I expected to see more mildew problems in 2019 because of the wet spring. Perhaps the chronic wet suppressed some infections and it was a cooler spring, so conditions for mildew growth weren’t optimal. In most of the vineyards I worked with, growers were vigilant with early micronized sulfur applications which also helped. In vineyards where mildew was a problem later in the season, it was more of a spray coverage problem due to dense canopies from the wet spring, and untimely canopy management preventing optimum spray coverage.
In several locations, isolated mildew hotspots developed from abandoned vinifera vines or escaped vines growing in brush lines or along fences. It seems that the spray intervals weren’t tight enough to contend with the increased spore pressure in these cases.
Mildew epidemics are typically prevented in the first 3 months after bud break, even though heavy symptoms may not show up until 2 – 6 weeks prior due to veraison. This means using the best treatment materials early, adjusting rates and spray intervals based on current weather conditions.
Moderate and or isolated mildew infections that show up late season can be caused by poor spray coverage due to dense canopies or untimely leaf removal. Disease severity will increase when temperatures are optimum for mildew growth and spray intervals are too long.
Grape berries are the most sensitive to severe mildew infections until they are around pea size (ontogenic resistance). New infections after pea size will be less severe. Around 8 brix new infections won’t occur on berries, but established mildew will continue to grow long after. Also, rachis infections tend to stay active past harvest.
All mildew spray programs should start with 2 to 3 micronized sulfur sprays. In warm dry springs when growth is fast there may only be one or two. We would like to see sulfur tank mixed with the frac groups as a form of resistance management. Oil could be used as a tank mix in lieu of sulfur also.
A note on micronized sulfur spray intervals.
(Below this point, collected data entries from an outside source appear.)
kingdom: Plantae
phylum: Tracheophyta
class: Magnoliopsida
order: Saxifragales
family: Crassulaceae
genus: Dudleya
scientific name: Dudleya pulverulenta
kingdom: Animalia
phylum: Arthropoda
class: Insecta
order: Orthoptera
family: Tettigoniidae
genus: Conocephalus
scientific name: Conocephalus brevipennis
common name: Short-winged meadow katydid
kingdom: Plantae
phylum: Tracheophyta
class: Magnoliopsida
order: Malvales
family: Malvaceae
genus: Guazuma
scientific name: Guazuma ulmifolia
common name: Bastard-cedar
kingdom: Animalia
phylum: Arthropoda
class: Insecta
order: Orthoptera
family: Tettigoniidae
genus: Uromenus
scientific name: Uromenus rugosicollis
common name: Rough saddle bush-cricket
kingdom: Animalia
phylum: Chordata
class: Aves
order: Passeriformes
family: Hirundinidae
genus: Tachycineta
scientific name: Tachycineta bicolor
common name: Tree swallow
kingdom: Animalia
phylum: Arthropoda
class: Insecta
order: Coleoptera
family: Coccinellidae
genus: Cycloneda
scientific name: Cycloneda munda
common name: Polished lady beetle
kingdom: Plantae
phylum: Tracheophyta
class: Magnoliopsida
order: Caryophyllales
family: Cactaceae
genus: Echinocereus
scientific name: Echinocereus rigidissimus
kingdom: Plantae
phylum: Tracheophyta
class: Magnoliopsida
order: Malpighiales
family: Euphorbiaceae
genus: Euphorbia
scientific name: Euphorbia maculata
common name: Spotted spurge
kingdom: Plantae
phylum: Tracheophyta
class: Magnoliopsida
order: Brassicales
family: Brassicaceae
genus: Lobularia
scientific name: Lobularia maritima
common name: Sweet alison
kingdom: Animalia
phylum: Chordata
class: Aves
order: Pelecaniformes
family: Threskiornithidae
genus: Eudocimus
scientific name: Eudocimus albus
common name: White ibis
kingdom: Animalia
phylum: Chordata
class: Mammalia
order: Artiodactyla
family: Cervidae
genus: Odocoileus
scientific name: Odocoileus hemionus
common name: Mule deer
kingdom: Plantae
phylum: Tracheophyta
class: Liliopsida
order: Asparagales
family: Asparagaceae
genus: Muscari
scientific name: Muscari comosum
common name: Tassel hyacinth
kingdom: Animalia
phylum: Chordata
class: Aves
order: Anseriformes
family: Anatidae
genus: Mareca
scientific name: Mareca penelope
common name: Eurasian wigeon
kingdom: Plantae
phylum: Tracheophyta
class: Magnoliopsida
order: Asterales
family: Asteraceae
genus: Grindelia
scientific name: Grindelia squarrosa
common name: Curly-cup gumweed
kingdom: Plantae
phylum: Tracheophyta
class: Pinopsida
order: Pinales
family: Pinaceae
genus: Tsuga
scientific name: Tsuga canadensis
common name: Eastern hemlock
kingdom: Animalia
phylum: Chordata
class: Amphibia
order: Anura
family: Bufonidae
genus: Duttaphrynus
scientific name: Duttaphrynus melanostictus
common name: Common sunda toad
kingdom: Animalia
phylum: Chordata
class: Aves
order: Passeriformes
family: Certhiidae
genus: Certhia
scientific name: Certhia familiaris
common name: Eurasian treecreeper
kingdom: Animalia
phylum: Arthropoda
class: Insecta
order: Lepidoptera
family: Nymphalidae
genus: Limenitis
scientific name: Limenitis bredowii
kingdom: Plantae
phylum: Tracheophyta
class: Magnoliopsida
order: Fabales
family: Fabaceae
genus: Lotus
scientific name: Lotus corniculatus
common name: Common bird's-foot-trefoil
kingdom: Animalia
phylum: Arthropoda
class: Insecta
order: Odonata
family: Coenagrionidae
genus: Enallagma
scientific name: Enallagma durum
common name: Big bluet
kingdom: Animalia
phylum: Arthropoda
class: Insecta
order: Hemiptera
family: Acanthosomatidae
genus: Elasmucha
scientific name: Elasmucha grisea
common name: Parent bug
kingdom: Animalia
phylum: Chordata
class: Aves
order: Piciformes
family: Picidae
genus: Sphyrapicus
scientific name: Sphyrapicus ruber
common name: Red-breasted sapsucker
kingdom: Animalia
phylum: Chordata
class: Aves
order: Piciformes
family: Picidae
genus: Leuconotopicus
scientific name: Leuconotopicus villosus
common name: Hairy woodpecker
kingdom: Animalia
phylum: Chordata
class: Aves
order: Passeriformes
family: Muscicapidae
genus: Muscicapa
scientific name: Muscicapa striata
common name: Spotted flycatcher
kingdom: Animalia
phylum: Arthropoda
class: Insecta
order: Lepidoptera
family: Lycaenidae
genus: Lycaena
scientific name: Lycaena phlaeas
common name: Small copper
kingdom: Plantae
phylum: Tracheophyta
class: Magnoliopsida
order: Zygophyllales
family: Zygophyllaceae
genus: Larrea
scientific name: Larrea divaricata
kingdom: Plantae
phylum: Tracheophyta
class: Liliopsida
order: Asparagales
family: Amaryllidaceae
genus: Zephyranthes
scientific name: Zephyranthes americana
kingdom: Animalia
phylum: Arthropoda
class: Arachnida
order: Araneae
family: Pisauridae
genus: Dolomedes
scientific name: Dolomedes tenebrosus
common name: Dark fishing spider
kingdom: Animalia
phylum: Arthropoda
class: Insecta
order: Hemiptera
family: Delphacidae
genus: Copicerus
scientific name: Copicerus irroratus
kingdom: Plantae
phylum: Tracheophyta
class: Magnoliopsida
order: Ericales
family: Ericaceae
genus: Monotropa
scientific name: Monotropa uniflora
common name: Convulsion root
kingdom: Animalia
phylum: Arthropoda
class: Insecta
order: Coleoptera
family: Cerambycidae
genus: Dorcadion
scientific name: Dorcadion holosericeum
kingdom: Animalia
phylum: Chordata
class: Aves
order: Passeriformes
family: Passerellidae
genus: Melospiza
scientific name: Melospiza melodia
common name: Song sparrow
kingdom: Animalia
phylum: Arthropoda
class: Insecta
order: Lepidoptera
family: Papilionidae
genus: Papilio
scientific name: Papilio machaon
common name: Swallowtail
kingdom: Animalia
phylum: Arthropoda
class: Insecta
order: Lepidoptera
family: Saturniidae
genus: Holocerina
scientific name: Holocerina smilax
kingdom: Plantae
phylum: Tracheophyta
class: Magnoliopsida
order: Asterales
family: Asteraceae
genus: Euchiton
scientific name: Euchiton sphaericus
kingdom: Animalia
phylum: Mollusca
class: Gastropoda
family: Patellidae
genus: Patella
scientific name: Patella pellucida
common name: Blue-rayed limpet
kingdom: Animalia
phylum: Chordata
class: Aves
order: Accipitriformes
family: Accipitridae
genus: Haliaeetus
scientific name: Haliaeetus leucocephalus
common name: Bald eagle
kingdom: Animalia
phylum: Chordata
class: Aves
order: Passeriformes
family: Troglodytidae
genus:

When leaves are expanding, spray intervals should be 7-14 days. Fully expanded leaves sprays can go 21 days under low mildew pressure. At temperatures below 59 degrees the vapor phase of sulfur doesn’t work, but sulfur will work at preventing mildew spores from germinating when it is present on the leaves.
Note on Stylet Oil and other narrow range oils. Oils can help to eradicate mildew, but they are not really good at preventing mildew. Spores can germinate on oil after 1 to 2 days. Work done in Oregon and New York plus my observations over the years confirms this.